Via Joe Romm, Roll Call detects more than a hint of disarray in the Democrats' political strategy for the Lieberman-Warner climate bill that's currently being debated on the Senate floor. The piece is subscriber-only, but here are the key tidbits:
"We are about to take up the most important fight of our generation, and we have no strategy, no message and no plan to get out of this," one senior Senate Democratic aide said.
Another senior Senate Democratic staffer echoed those sentiments: "Everyone knows this bill is going nowhere. The president is opposed to it. The House is not inclined toward action on this, and now we're going to spend valuable floor time on a bill that's going nowhere ... while Republicans are champing at the bit to accuse Democrats of raising gas prices." ...
It appears that the Democratic discord has less to do with the bill's specifics, the bulk of which most Democrats support, and more to do with the communications strategy -- or lack thereof -- employed to maximize any political gains if the bill fails to garner the 60 votes necessary to beat back a likely filibuster. ...
Many Democrats across the ideological spectrum foresee a public relations disaster looming, given that whip counts show that not even a majority of senators -- less than 45 by most aides' counts -- are likely to vote for Boxer's substitute, which was authored by Sens. Joe Lieberman (I-Conn.) and John Warner (R-Va.).

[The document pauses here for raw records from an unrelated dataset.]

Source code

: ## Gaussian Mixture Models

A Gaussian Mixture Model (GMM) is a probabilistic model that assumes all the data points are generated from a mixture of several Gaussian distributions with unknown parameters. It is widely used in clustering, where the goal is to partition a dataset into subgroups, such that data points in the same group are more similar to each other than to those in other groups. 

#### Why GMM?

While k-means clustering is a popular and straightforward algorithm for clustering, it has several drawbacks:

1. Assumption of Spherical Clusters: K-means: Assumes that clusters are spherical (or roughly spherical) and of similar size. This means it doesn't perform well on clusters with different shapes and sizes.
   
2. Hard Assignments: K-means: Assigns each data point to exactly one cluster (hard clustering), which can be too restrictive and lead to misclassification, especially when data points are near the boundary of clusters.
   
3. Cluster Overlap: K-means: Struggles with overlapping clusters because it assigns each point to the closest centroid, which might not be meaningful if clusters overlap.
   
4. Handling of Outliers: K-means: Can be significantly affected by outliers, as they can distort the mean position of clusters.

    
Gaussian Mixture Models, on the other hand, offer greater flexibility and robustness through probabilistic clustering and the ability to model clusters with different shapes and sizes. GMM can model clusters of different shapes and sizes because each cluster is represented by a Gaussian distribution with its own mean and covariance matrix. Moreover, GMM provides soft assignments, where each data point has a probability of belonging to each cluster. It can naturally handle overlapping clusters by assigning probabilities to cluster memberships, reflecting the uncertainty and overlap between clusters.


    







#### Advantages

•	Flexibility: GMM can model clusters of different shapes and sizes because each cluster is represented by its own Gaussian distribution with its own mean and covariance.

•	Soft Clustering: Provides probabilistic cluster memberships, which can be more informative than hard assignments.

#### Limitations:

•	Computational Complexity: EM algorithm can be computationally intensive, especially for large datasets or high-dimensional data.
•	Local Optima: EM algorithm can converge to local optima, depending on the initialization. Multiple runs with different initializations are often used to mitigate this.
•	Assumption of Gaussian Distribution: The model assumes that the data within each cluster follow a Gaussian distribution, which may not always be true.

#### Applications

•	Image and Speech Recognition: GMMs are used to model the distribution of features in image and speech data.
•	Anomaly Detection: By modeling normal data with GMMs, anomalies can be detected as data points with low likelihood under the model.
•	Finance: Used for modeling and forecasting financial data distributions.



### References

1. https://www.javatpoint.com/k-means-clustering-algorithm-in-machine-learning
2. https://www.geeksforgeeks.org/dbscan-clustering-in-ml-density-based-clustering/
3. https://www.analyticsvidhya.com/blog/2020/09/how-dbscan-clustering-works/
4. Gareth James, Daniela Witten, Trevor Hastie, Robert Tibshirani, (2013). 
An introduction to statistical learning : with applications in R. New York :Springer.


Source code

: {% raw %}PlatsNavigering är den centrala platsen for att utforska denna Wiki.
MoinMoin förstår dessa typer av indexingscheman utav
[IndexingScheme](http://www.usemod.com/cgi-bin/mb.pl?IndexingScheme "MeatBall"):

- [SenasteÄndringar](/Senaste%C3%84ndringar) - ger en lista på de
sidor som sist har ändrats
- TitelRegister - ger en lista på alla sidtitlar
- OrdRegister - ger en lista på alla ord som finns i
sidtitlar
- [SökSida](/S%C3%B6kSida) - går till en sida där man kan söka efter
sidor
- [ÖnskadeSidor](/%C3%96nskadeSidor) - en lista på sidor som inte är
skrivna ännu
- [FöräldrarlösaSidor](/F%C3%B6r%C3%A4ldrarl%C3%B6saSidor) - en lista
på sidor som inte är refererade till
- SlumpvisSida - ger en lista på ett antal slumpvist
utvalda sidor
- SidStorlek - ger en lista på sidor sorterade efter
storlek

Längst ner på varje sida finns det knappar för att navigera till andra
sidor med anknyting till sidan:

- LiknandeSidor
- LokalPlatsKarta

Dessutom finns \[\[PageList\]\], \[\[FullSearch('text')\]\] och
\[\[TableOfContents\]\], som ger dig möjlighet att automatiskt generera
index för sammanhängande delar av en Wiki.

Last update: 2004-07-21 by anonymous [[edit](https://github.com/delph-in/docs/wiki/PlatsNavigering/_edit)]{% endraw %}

Lieberman-Warner won't survive a White House veto. It won't even get the 60 votes necessary to hurdle a filibuster. Virtually no one believes it will pass, save for (maybe) the ever-optimistic folks at Environmental Defense Fund. Moreover, environmentally speaking, it's just not a very good bill. So why did the leadership bring it to the floor this year? The most plausible explanation I've heard is that kicking off this debate now would force various senators to pay attention to climate-change issues and get their staffers thinking through the actual policy questions, so that when 2009 ushers in a greener White House and bluer Senate, Congress can "hit the ground running." Of course, that comes to naught if, as per Roll Call's anonymous gripers, this bit of Kabuki all ends up being a disaster politically.
So have the Dems done a good job of framing this legislative battle? In the press, at least, the debate seems to get cast as one between environmentalists who want to save the polar bears and conservatives who care about the heavy costs to an already-bruised economy. And that's created an opening for conservatives like Mississippi's Thad Cochran to exclaim that the climate bill will be "especially harmful to lower-income families." (Indeed, every single Republican in the floor debate today has, miraculously, discovered a newfound concern for the working class.)
Dems have tried to counter that line, albeit with scattered success. Oil and gas prices, they'll argue, are going to continue to rise for the foreseeable future, likely quite dramatically, and those pump prices aren't getting any less painful. The notion that we can drill our way out of this mess has always been a ludicrous fantasy—the only way out is to unhitch the U.S. economy from fossil fuels. I'll just add that, from what I've seen on the state level, environmentalists there have become quite adept at talking about the benefits of climate action that go beyond "merely" saving the planet—everything from green jobs to health to energy stability. Partly as a result, statehouses have passed a decent number of climate bills to date. It's just not clear that those tactics have bubbled up to the federal level.
P.S. For the truly masochistic among us, here's a page with videos of all the climate speeches on the Senate floor today. And Daniel Weiss offers up a handy list of the most common arguments against climate legislation (along with rebuttals, most of them convincing).
P.P.S. Dave Roberts has some great thoughts on framing.